Tkachuk, Doughty fireworks the type of rivalry NHL could use more of

Eric Francis joined Ryan Leslie to discuss the rivalry between Matthew Tkachuk and Drew Doughty as the Calgary Flames prepare to host the Los Angeles Kings.

CALGARY — Unable to resist the temptation of scratching his biggest itch, Drew Doughty fired another salvo at Matthew Tkachuk Monday.

Two days after his NHL nemesis poked the Kings bear on Hockey Night in Canada, Doughty was essentially asked why the two just can’t bury the hatchet.

“We both know who the better player is, so, if he wants to compliment me first I’ll give him one back,” said Doughty, minutes after suggesting he was “done talking about him.”

It’s the latest in a two-and-a-half-year battle between the two that started with an egregious elbow on Doughty that landed Tkachuk a two-game suspension.

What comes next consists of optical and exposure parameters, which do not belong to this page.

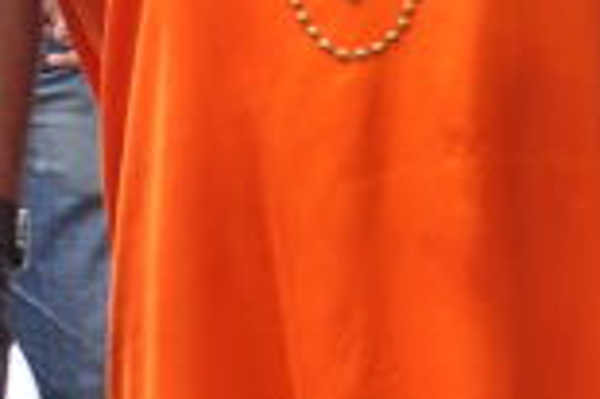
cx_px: 1978
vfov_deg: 7.7
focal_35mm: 178
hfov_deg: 8.8
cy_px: 194
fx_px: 2963
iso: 250
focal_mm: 18
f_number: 8
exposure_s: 1/100
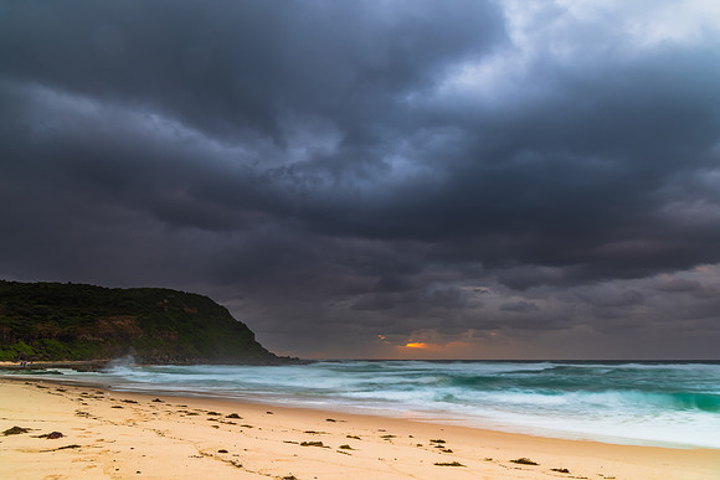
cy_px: 240
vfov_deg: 51.6
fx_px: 497
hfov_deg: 71.8
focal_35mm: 25
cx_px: 360
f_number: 9
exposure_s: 1.6
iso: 100
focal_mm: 24
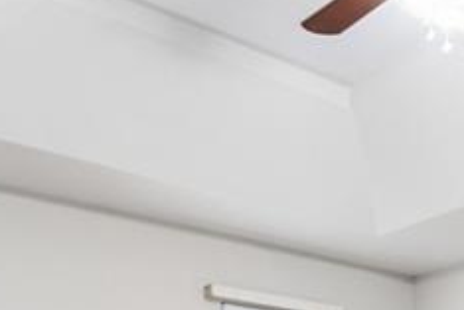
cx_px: 606
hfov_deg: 27.4
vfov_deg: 18.8
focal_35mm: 61
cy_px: 502
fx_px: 787
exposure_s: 1/4
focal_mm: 14
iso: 100
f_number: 8
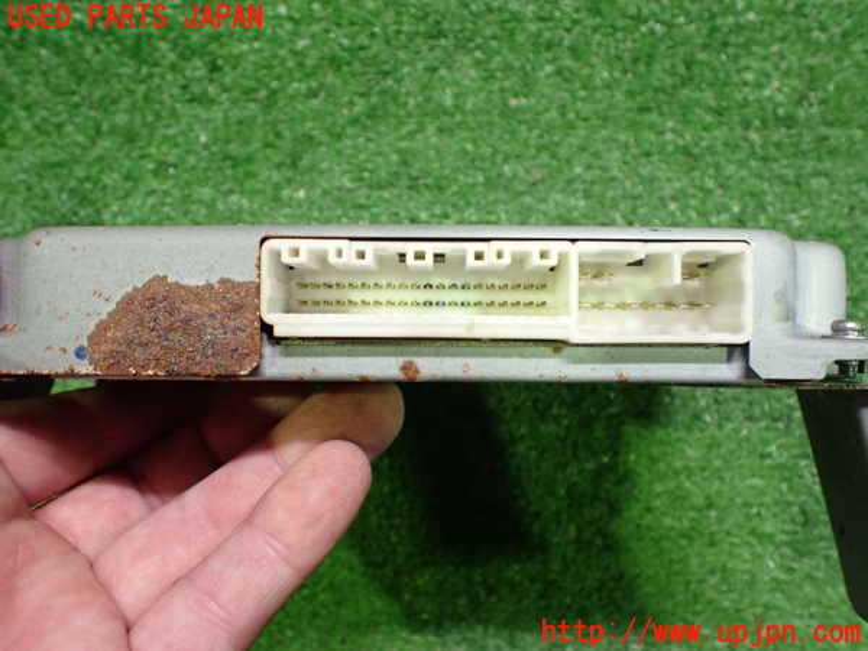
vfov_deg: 46.8
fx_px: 752
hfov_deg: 60.0
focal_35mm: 30
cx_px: 434
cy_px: 326
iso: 800
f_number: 2.3
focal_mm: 5.4
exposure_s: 1/60
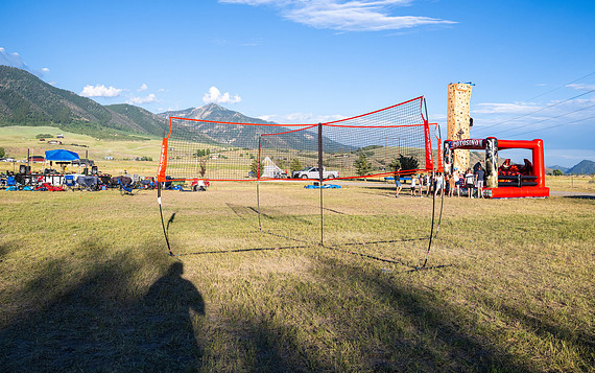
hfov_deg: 59.5
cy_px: 153
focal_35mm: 32
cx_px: 322
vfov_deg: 39.4
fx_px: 519
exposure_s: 1/1250
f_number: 5.6
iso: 400
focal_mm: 28
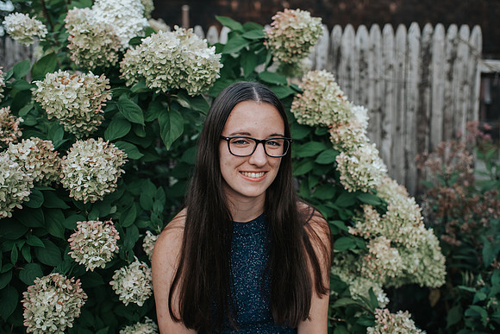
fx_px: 536
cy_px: 153
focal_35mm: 39
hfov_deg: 50.0
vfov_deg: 34.6
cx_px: 271
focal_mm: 35
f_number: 2.8
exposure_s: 1/400
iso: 720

What’s followed his been an ongoing exchange of verbal jabs that mirror their violent on-ice re-introductions.

A matchup made in headlines.

They’ve both clearly been nudged by their organizations to stop stoking the fire, but like warring brothers being forcibly separated, neither can stop trying to get the last shot in.

It is, quite frankly, something the league needs more of.

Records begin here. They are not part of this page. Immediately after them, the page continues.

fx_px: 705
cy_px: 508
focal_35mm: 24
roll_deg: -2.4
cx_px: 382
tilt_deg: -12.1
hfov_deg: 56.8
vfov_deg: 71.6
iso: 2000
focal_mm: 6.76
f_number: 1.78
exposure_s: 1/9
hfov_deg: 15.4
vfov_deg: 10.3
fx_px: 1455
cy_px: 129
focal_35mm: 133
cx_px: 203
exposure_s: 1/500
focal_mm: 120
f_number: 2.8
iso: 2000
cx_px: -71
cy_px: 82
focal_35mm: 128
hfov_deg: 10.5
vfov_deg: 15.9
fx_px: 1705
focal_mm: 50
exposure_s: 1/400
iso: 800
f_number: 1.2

Just as the game itself could use lots more animosity and hatred on the ice, these guys are teaching a lesson on how to spice up a game that is really all about entertainment.

Tkachuk demonstrated that Saturday on After Hours when he was asked about Doughty’s declaration last March that he had no respect for the Flames winger, never would and had no interest in ever talking off the ice.

When Scott Oake wondered aloud if Tkachuk thought perhaps he should consider showing more respect to a Stanley Cup winner and former Norris Trophy winner, the 21-year-old disturber smirked after delivering this dig:

“I show respect to Gio — he’s a Norris Trophy winner,” he said.

Game back on.

On Monday it appeared Tkachuk’s mandate was to steer clear of fuelling the fire, speaking mostly about being fired up as a teammate for “these type of games.”

When asked if he respected Doughty, it’s what he didn’t say that said it all.

“He’s a good player and had a good career,” Tkachuk told a massive scrum. “Ya, he’s a good player.”

No, that doesn’t count as a real compliment. Doughty opened his availability playing dumb, insisting he heard nothing about Saturday’s stab.

Right.

When told about the Giordano comment, he raised his eyebrows as if mildly surprised.

“I didn’t talk to him or make up or anything, so I assume it will be the same thing tomorrow,” he shrugged. “Just battle hard and compete hard and try to get a win.”

Tuesday’s re-acquaintance at the Dome turns an otherwise ho-hum matchup into must-watch TV league-wide. There’s very little doubt Tkachuk will take every opportunity he can to punish Doughty, as he has for several years now.

Doughty certainly won’t cower.

While Tkachuk has indiscriminately infuriated players around the league with his penchant for perturbing, his targeted approach to Doughty is unlike anything else in the league. The only thing even close to this situation was seen last spring when Evander Kane and Ryan Reaves sparred throughout their playoff series.

This hate-fest has endurance.

“I’ve had individual rivalries with guys on every team,” said Doughty, trying most of the scrum to downplay anything to do with his red-clad adversary.

“You’ve got to pick someone on that team that gets you up for a game. If I come into a barn and don’t feel I have a rivalry with a team or with any player — like, say we go into Florida or something — I’m not the same player. I need to kind of have that to get myself going. If I’m not emotionally invested I’m not going to play well — that’s the bottom line.”

Doughty certainly has been engaged for every Flames game of late, which former teammate Milan Lucic knows well. Lucic’s presence in Calgary as Tkachuk’s teammate sweetens the pot on this delicious concoction.

“I love Drew Doughty, and he knows how much I like him,” smiled the former Kings winger, whose battles with Mike Komisarek fuelled the Bruins/Habs rivalry for a time.

“But now I’m on Tkachuk’s side, and I obviously have to stand up for Chucky if anything happens tomorrow.”

Doughty knows that, and said he’s had conversations with Lucic about it in the past. He certainly respects ol’ ‘Looch.’

It’s all phenomenal theatre the league should be embracing, as the fans and media have. Lucic said he’s followed their ongoing war since its inception, agreeing it’s all part of the drama often missing from today’s NHL.

“I was watching the game and the aftermath of it and the feud they’ve had the last two or three years,” smiled Lucic. “It’s one of those things where it matches up kind of nicely with a left winger and a right defenceman.

“I guess it is kind of a good thing because it’s something to talk about to build up the game, not to mention two really good players who are going to be on the ice a lot against one another.

“We’re not out here playing flag football — we’re out here playing a physical sport and fans pay to see the physicality of it. They love the speed and the hits and guys getting in each other’s faces. And most players like getting into it as well.”

Few more so than Doughty and Tkachuk.

Puck drop Tuesday is 7 p.m. MT at the Saddledome. Fireworks to follow.